> What you need to do
In the entries below, how many lines contain the word "Left"? State the number and nothing more.

> Data provided
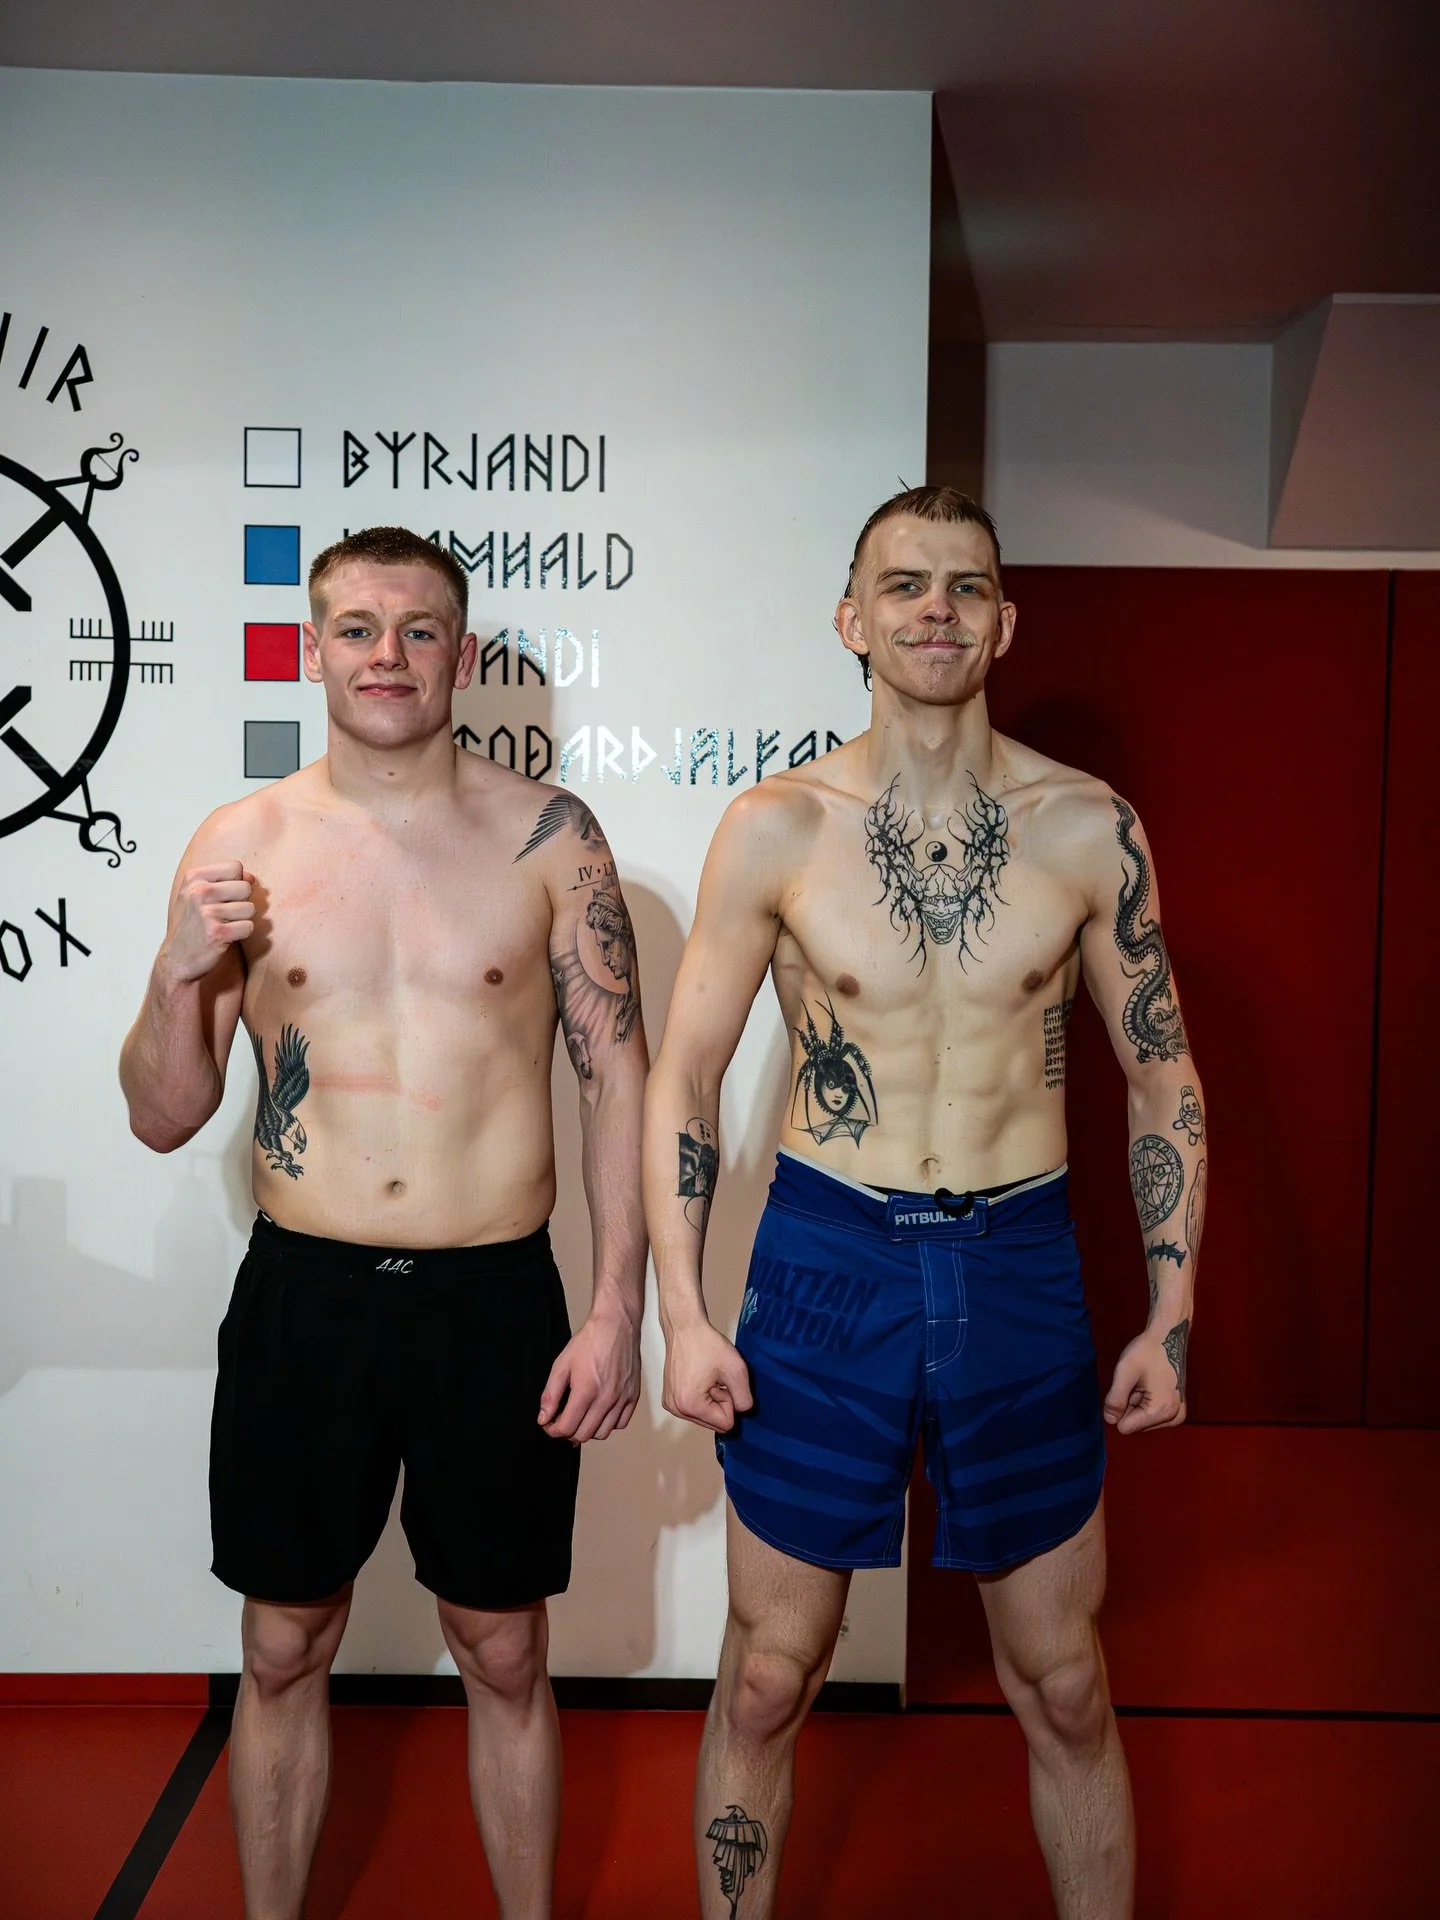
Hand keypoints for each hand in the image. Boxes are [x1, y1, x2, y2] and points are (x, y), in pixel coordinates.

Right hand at [161, 862, 254, 981]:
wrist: (177, 957)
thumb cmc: (192, 924)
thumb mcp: (199, 894)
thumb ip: (225, 880)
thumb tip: (251, 877)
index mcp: (193, 877)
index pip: (235, 867)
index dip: (236, 882)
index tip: (222, 896)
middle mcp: (198, 892)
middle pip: (245, 887)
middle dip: (241, 902)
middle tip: (223, 914)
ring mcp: (207, 913)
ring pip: (250, 908)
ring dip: (241, 920)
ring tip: (223, 925)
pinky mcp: (217, 933)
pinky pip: (248, 927)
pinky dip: (241, 934)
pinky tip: (226, 937)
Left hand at [538, 1307, 640, 1443]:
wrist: (616, 1325)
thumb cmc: (590, 1341)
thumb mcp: (561, 1364)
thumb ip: (550, 1394)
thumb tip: (544, 1417)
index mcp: (586, 1391)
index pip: (566, 1428)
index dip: (553, 1430)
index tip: (549, 1424)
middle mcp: (606, 1399)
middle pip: (584, 1435)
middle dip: (568, 1433)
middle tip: (562, 1421)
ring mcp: (622, 1399)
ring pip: (603, 1433)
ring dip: (588, 1431)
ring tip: (581, 1417)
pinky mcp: (633, 1396)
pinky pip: (621, 1424)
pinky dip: (609, 1424)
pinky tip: (600, 1413)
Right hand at [661, 1317, 753, 1432]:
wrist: (685, 1327)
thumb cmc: (707, 1344)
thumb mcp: (736, 1370)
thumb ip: (744, 1398)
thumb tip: (742, 1412)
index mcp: (690, 1405)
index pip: (725, 1423)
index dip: (730, 1401)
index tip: (722, 1382)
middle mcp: (677, 1410)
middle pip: (714, 1422)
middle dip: (720, 1402)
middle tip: (715, 1379)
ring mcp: (671, 1405)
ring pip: (705, 1417)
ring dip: (712, 1399)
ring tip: (707, 1377)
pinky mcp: (669, 1399)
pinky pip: (695, 1409)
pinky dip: (701, 1397)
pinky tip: (699, 1378)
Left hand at [1104, 1329, 1186, 1434]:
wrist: (1169, 1336)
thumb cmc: (1147, 1351)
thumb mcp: (1124, 1373)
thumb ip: (1115, 1400)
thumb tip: (1110, 1421)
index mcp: (1160, 1411)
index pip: (1125, 1427)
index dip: (1120, 1407)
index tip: (1129, 1387)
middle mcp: (1173, 1418)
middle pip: (1135, 1423)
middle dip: (1130, 1404)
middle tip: (1138, 1382)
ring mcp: (1177, 1415)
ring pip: (1142, 1419)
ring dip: (1138, 1402)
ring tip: (1145, 1381)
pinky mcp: (1177, 1410)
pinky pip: (1152, 1414)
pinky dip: (1147, 1400)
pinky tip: (1151, 1384)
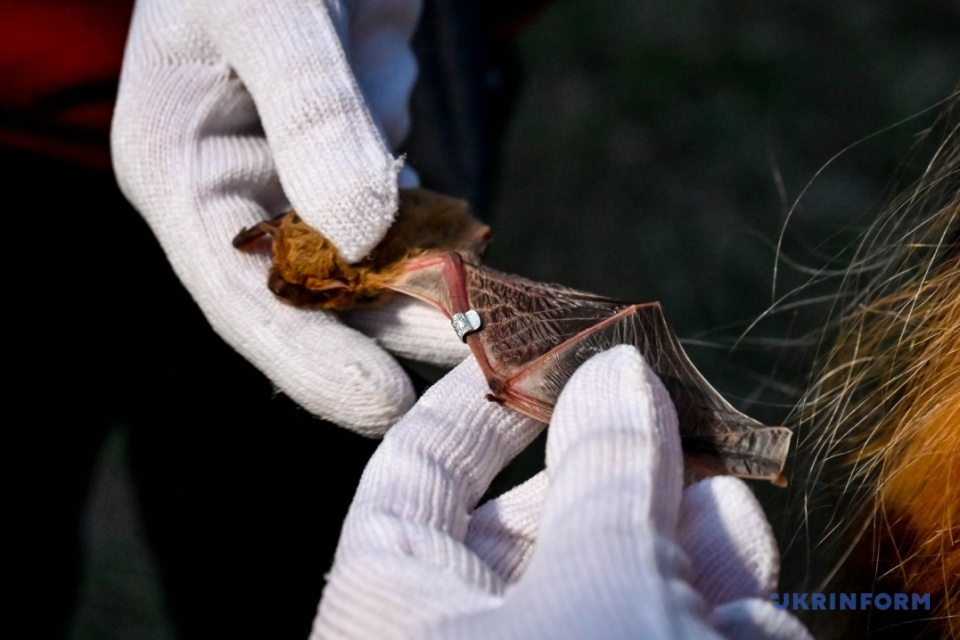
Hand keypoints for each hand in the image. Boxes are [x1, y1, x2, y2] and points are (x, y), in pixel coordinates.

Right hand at [111, 0, 469, 433]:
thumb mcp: (272, 13)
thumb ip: (311, 115)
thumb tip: (358, 233)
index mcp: (182, 169)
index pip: (237, 293)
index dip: (308, 358)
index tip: (382, 405)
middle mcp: (238, 192)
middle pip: (309, 298)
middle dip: (387, 339)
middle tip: (467, 376)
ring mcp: (301, 183)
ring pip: (365, 270)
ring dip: (427, 300)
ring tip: (494, 337)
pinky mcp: (357, 164)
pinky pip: (400, 224)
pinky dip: (438, 246)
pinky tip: (481, 270)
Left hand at [313, 346, 811, 637]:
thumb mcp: (594, 591)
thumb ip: (606, 474)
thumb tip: (617, 371)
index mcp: (391, 606)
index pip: (417, 470)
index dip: (482, 400)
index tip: (549, 345)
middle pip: (544, 522)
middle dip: (630, 481)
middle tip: (692, 435)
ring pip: (622, 585)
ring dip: (694, 560)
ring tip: (740, 553)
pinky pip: (663, 638)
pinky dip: (717, 631)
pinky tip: (756, 638)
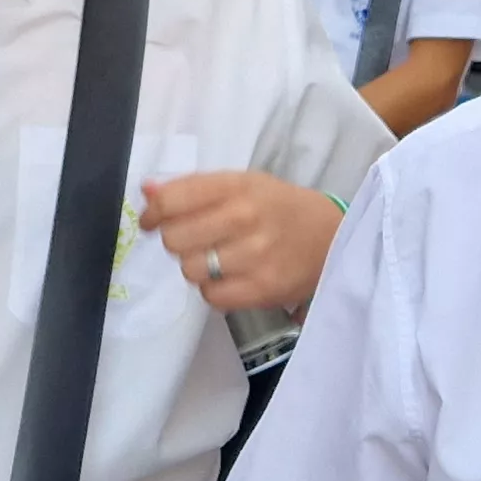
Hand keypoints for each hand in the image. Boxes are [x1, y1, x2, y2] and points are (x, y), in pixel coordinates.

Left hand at [139, 171, 342, 311]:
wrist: (333, 237)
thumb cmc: (280, 207)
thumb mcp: (242, 184)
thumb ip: (194, 187)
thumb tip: (147, 190)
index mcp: (237, 185)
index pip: (173, 199)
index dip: (153, 212)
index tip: (152, 220)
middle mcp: (245, 218)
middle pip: (174, 238)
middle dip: (176, 240)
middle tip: (193, 240)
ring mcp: (255, 256)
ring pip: (190, 269)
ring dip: (195, 266)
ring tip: (216, 258)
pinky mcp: (263, 289)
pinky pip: (211, 296)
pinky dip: (213, 290)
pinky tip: (228, 277)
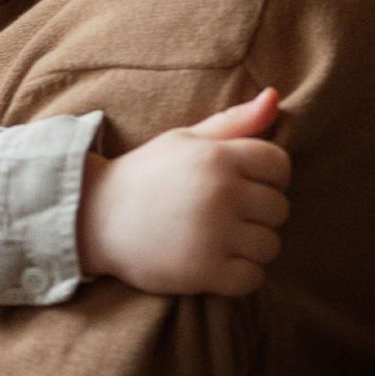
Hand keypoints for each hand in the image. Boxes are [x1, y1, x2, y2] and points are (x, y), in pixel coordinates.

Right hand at [75, 91, 289, 298]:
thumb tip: (274, 97)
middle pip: (279, 209)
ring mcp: (213, 234)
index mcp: (218, 156)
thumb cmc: (147, 175)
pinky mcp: (204, 271)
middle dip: (259, 214)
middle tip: (228, 216)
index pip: (280, 166)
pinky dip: (240, 276)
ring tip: (223, 240)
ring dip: (252, 248)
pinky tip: (218, 264)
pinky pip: (252, 278)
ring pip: (270, 246)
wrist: (94, 217)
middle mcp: (220, 193)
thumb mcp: (185, 140)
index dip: (269, 178)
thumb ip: (234, 122)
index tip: (244, 187)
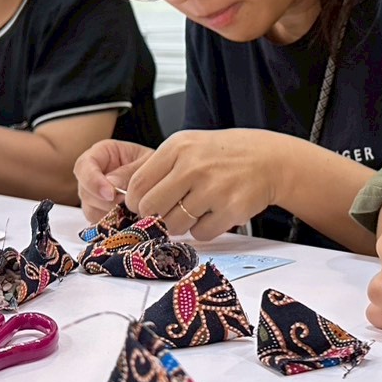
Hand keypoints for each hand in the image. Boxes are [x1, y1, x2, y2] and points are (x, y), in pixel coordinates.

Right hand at [74, 139, 155, 221]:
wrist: (164, 178)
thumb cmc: (155, 164)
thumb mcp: (147, 162)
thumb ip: (129, 172)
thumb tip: (111, 186)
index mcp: (101, 154)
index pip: (84, 166)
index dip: (93, 181)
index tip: (110, 193)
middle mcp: (93, 175)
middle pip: (85, 192)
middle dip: (105, 201)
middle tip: (128, 204)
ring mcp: (95, 196)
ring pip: (91, 210)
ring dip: (111, 214)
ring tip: (133, 211)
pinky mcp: (102, 214)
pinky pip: (100, 223)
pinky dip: (114, 224)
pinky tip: (130, 220)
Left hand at [124, 129, 281, 241]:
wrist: (269, 160)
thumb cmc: (222, 155)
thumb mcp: (186, 147)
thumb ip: (152, 166)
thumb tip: (112, 186)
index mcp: (178, 148)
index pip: (137, 185)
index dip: (135, 201)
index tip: (142, 205)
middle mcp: (193, 166)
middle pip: (151, 208)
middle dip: (155, 216)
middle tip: (168, 211)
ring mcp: (213, 188)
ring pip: (174, 225)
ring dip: (181, 223)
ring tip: (197, 208)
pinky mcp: (231, 209)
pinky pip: (200, 234)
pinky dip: (203, 229)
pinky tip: (214, 213)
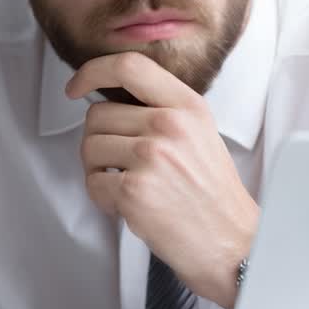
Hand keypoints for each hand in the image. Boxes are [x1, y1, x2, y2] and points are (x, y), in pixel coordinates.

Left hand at [66, 51, 259, 308]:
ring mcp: (151, 156)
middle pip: (98, 114)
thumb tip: (109, 98)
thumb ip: (161, 108)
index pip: (129, 66)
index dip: (92, 71)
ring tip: (129, 185)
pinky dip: (103, 198)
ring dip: (99, 170)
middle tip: (121, 163)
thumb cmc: (212, 193)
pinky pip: (93, 182)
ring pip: (89, 147)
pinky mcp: (135, 190)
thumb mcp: (200, 132)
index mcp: (187, 106)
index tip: (76, 86)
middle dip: (100, 140)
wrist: (231, 242)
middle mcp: (170, 125)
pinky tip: (129, 206)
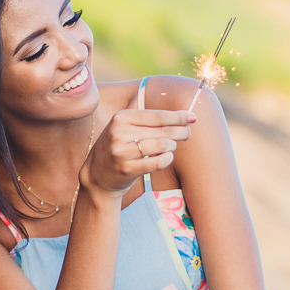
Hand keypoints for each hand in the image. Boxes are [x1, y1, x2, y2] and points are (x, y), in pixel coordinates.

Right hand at [81, 107, 195, 196]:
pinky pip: (157, 163)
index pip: (158, 115)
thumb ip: (149, 119)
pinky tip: (167, 157)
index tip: (192, 117)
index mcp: (121, 117)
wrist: (97, 175)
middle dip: (181, 131)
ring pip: (162, 145)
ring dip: (172, 146)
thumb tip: (185, 115)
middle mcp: (120, 132)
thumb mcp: (124, 127)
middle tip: (187, 133)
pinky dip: (167, 159)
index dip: (178, 117)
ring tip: (171, 147)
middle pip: (163, 130)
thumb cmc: (118, 147)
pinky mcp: (127, 169)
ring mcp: (122, 151)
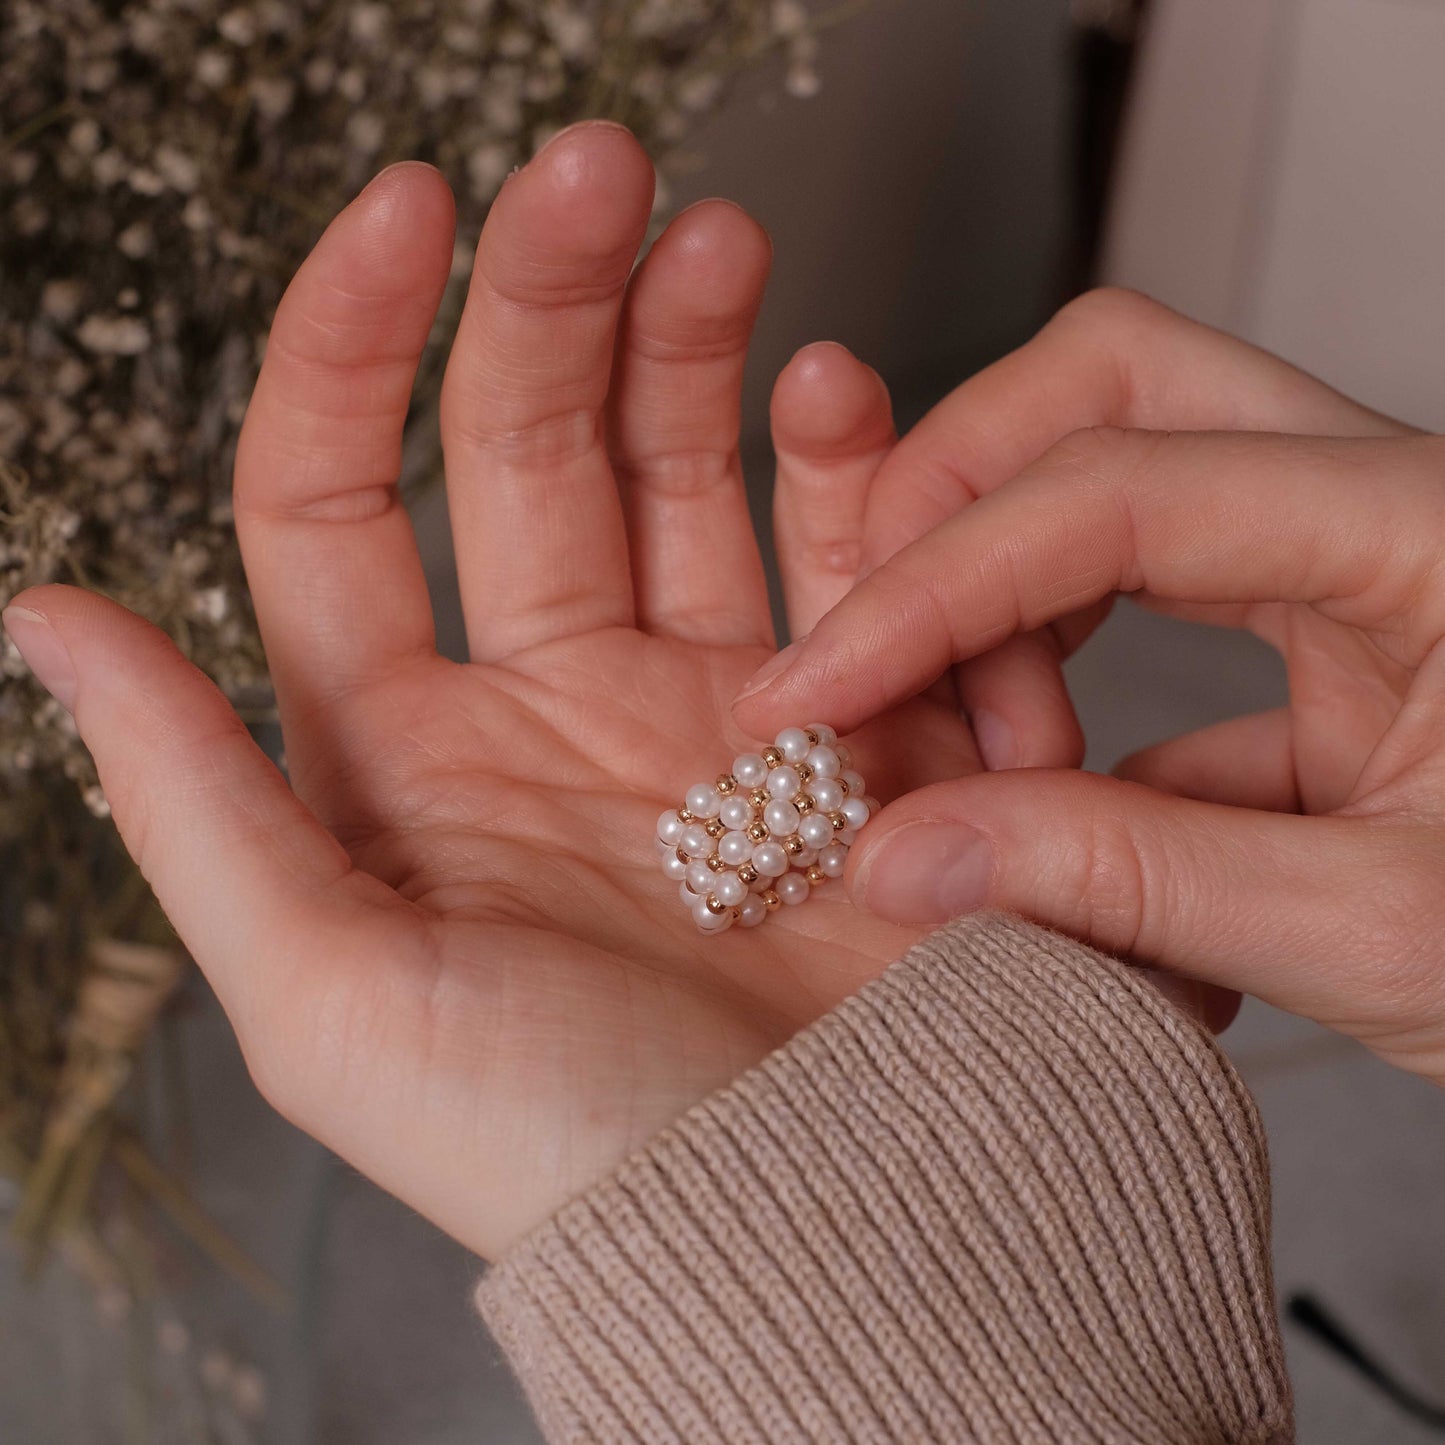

> Exercise result
6